# guild f4 ce nt ?



## jimmy c g (Jan 1, 2008)

hey all, Im looking at a used guild f4 ce nt for sale at a decent price and was wondering if anyone has played or owned one or has any opinions on them, 300 with ohc us made ? fender era? unamped sound ? cheers


----------



## Guest (Mar 21, 2012)

I have one. Early 90's IIRC.

Unplugged they're thin, but that's to be expected as the body isn't very deep. It's not super quiet, you can still use it unplugged, but it's not rich in the lows like a proper depth acoustic. The curved back is a nice touch and helps give it a bit more depth than it would otherwise have for such a thin guitar.
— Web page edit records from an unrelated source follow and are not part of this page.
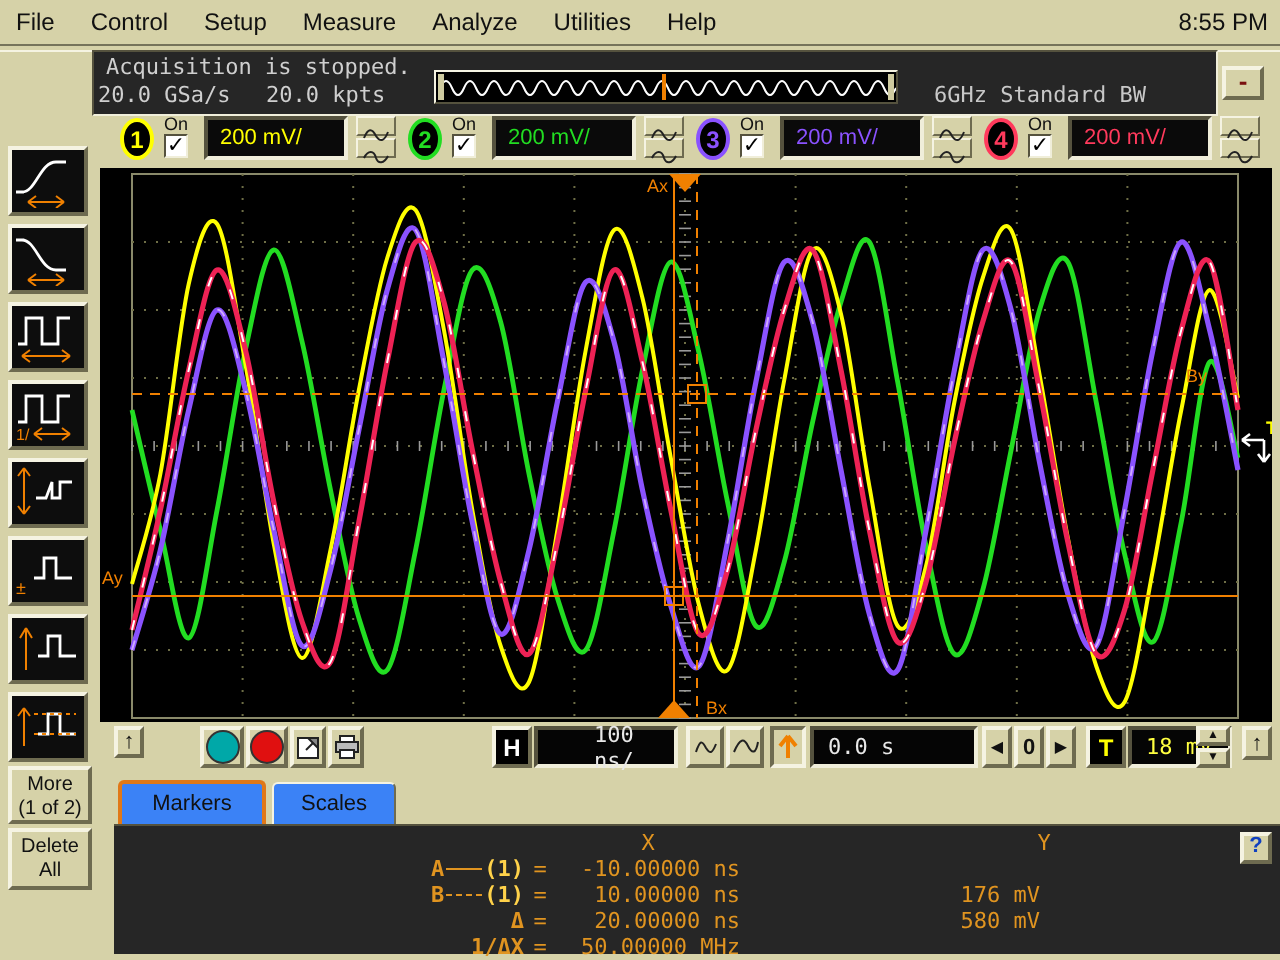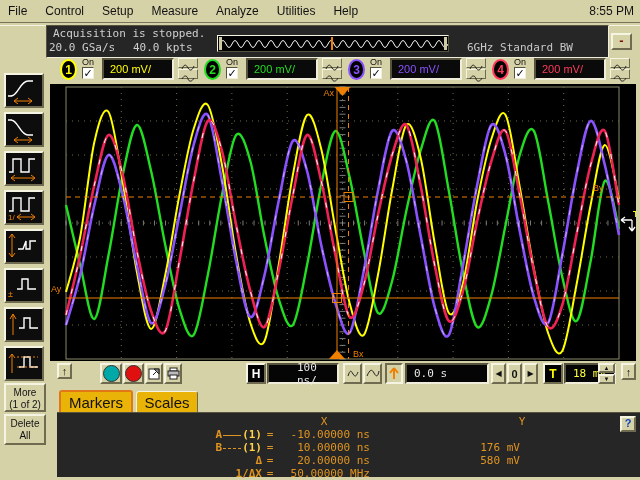--- a/index.html
+++ b/index.html
@@ -99,7 +99,7 @@
   <div class="statuspanel">
     <span class="stext" style="left:6px;top:1px;">Acquisition is stopped.</span>
     <span class="stext" style="left:2px;top:15px;">20.0 GSa/s</span>
-    <span class="stext" style="left:86px;top:15px;">40.0 kpts</span>
+    <span class="stext" style="left:86px;top:15px;">20.0 kpts</span>
     <div class="preview">
       <svg id="pv-svg" width="230" height="15">
           <path d="M2,8 q3,-7 6,0 q3,7 6,0 q3,-7 6,0 q3,7 6,0 q3,-7 6,0 q3,7 6,0 q3,-7 6,0 q3,7 6,0 q3,-7 6,0 q3,7 6,0 q3,-7 6,0 q3,7 6,0 q3,-7 6,0 q3,7 6,0 q3,-7 6,0 q3,7 6,0 q3,-7 6,0 q3,7 6,0 q3,-7 6,0 q3,7 6,0 q3,-7 6,0 q3,7 6,0 q3,-7 6,0 q3,7 6,0 q3,-7 6,0 q3,7 6,0 q3,-7 6,0 q3,7 6,0 q3,-7 6,0 q3,7 6,0 q3,-7 6,0 q3,7 6,0 q3,-7 6,0 q3,7 6,0 q3,-7 6,0 q3,7 6,0 q3,-7 6,0 q3,7 6,0" fill="none" stroke="#fff" stroke-width="1"></path>

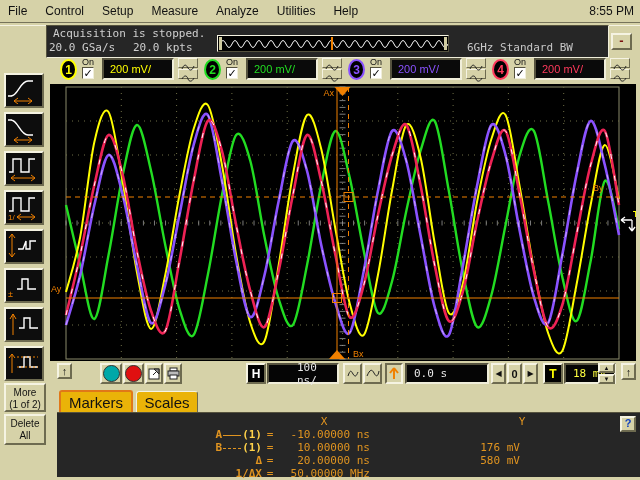--- a/index.html
+++ b/index.html
@@ -59,7 +59,7 @@
     font-size:12px;display:flex;align-items:center;justify-content:center;}
   .circ{width:15px;height:15px;border-radius:50%;border:1px solid #333;}
   
-  .tab{position:absolute;background:#eab308;font-size:15px;color:#111;display:flex;
+  .tab{position:absolute;background:#3b82f6;font-size:11px;color:#111;display:flex;
     align-items:center;justify-content:center;box-sizing:border-box;
     border-radius:3px 3px 0 0;}
   .tabsel{border:2px solid #e07818;border-bottom:none;}

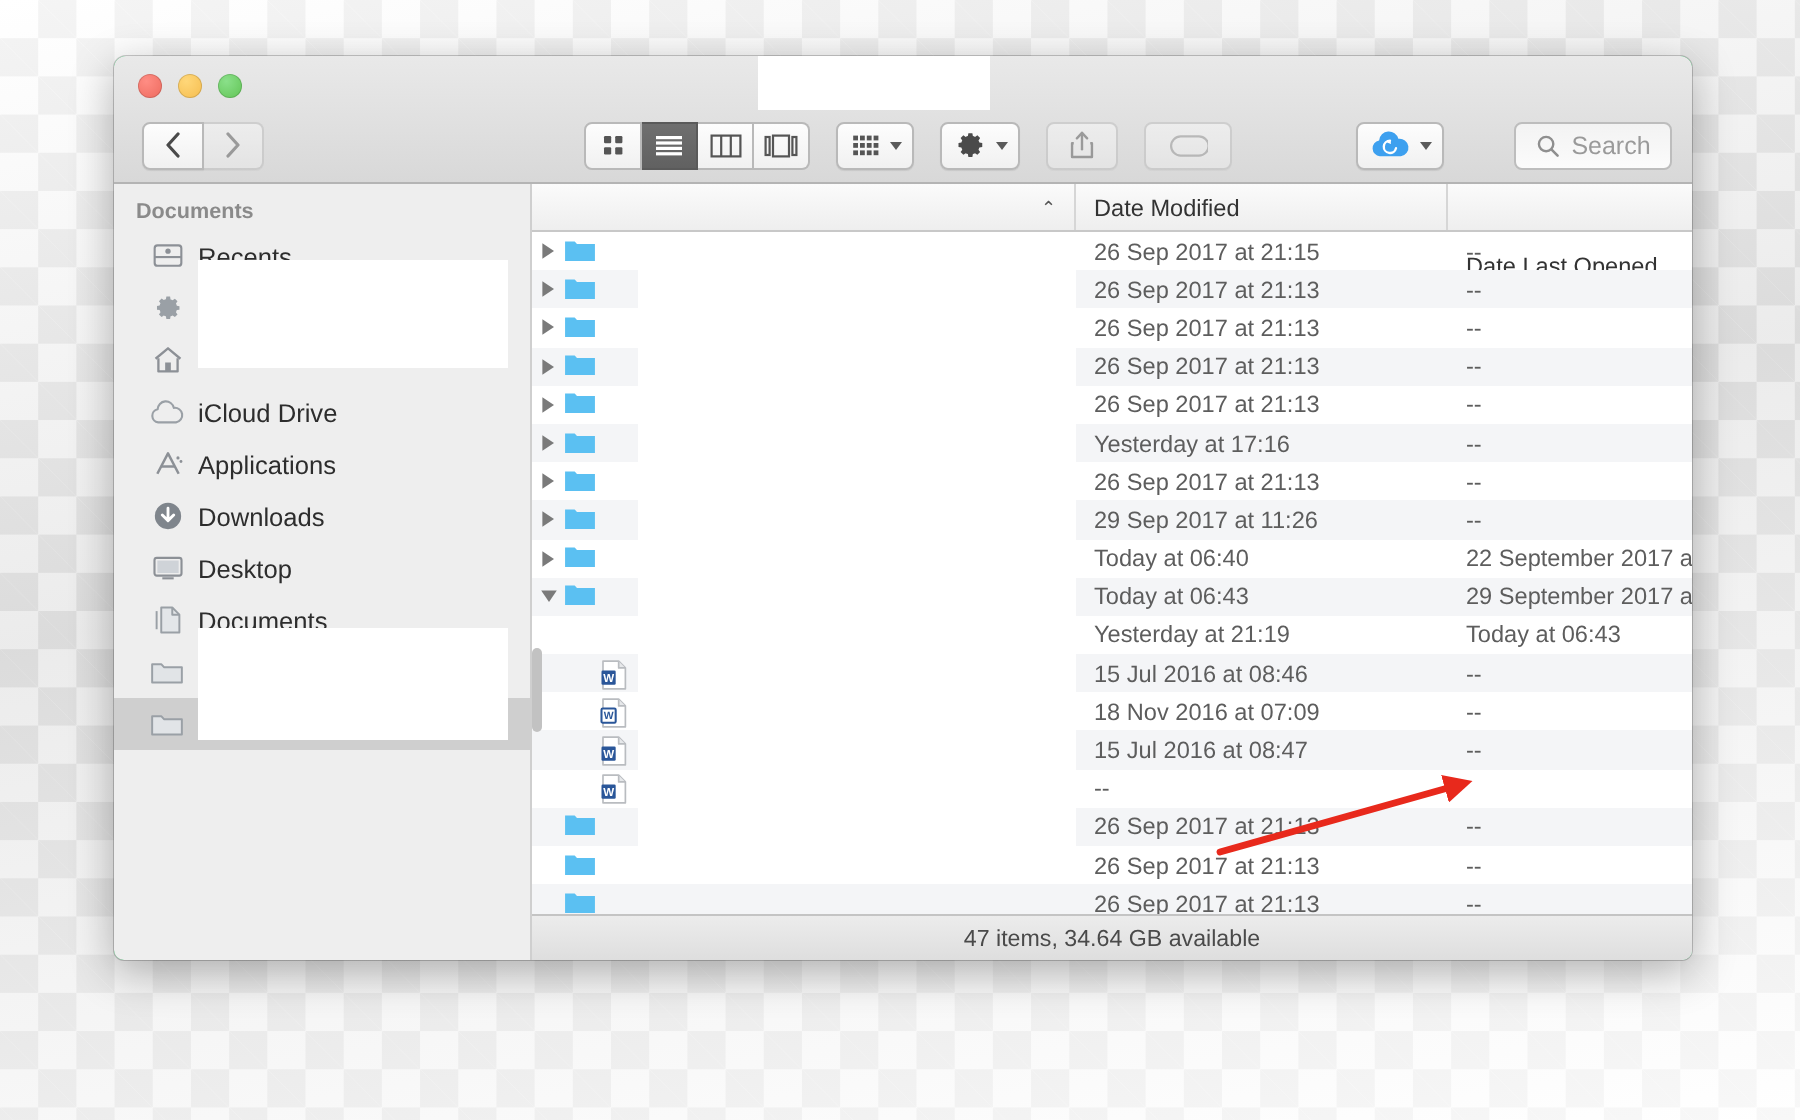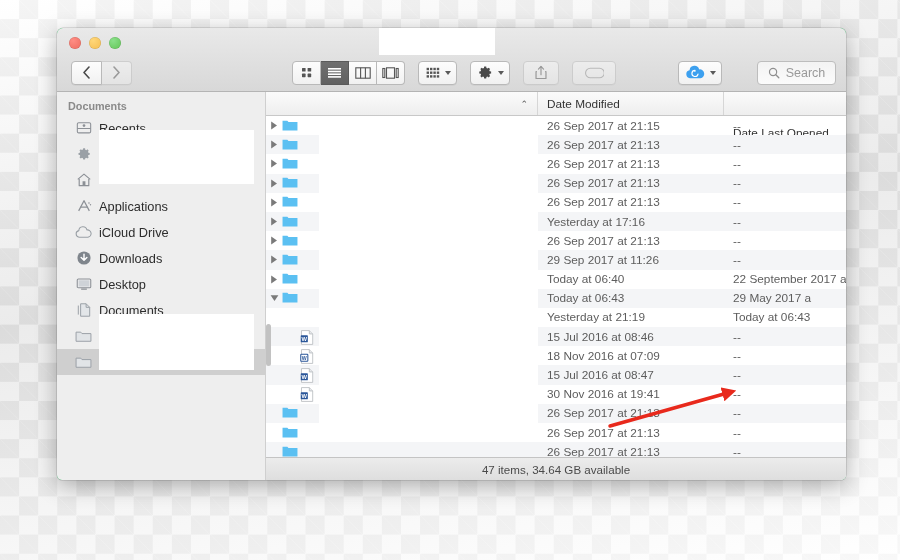--- a/index.html
+++ b/index.html
@@ -479,6 +479,14 @@
           </div>
           <div class="sb-item">
             <span class="sb-ico">
+              <svg width="17" height="13" viewBox="0 0 20 14">
+                <path d="M4.8 12.5 A3.9 3.9 0 014.5 4.8 A4.8 4.8 0 0114 4 A3.6 3.6 0 0115.3 12.5 Z" fill="none" stroke="#9aa0a6" stroke-width="1.25" stroke-linejoin="round"></path>
+              </svg>
+            </span>
+            <span class="sb-label">iCloud Drive</span>
+          </div>
+          <div class="sb-item">
+            <span class="sb-ico">
               <svg width="16" height="16" viewBox="0 0 18 18">
                 <path d="M3 14.5 L9 3 L15 14.5" fill="none" stroke="#8c9096" stroke-width="1.4" stroke-linejoin="round"></path>
                 <line x1="5.2" y1="10.4" x2="12.8" y2="10.4" stroke="#8c9096" stroke-width="1.4"></line>
@@ -487,14 +495,6 @@
               </svg>
             </span>
             <span class="sb-label">Applications</span>
-          </div>
-          <div class="sb-item">
-            <span class="sb-ico">
-              <svg width="17" height="13" viewBox="0 0 20 14">
-                <path d="M4.8 12.5 A3.9 3.9 0 014.5 4.8 A4.8 4.8 0 0114 4 A3.6 3.6 0 0115.3 12.5 Z" fill="none" stroke="#9aa0a6" stroke-width="1.25" stroke-linejoin="round"></path>
-              </svg>
-            </span>
-            <span class="sb-label">iCloud Drive</span>
           </div>
           <div class="sb-item">
             <span class="sb-ico">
The neck is nice on it. Very electric-like, fast. 

Stock electronics are good, not great. I'm contemplating swapping the pure-piezo system out for one that lets me blend in a condensor with the piezo. I play mine through an Axe-Fx and it sounds quite excellent.

Mine was in rough shape when I got it: crack on the top between the bridge and the body, lot of wear and dings, poor action. But it came back to life after I took in to a local luthier. Apparently it's built well enough to take some abuse and come back kicking. I expect now that it's in my hands it'll last quite a bit longer.

I recorded it acoustic on this backing track I did. It was mic'ed with a large diaphragm condenser mic in to an Apogee preamp. IMO it's nice, but it's lacking the depth of a full-sized acoustic. http://dl.dropbox.com/u/870088/sounds/lalo.mp3

Depending on the shape it's in you can pay anywhere from $300 - $600 for it. You'll want the case with it. It's a non-standard depth so finding an aftermarket case could be a bit tricky.


----------



## jimmy c g (Jan 1, 2008)

,hey iarsee. that post gets my vote for best reply ever, lots of good info and a trippy sound bite to boot, thanks and keep up the good work !! Jim


----------



## Guest (Mar 22, 2012)

jimmy c g said:


> ,hey iarsee. that post gets my vote for best reply ever, lots of good info and a trippy sound bite to boot, thanks and keep up the good work !! Jim


Right on man. That's the first time I've ever heard anyone refer to Duran Duran as trippy. 

The backing track that's for is this song: 

[video=youtube;uheQI03MADU]http://www.youtube.com/watch?v=uheQI03MADU[/video]


----------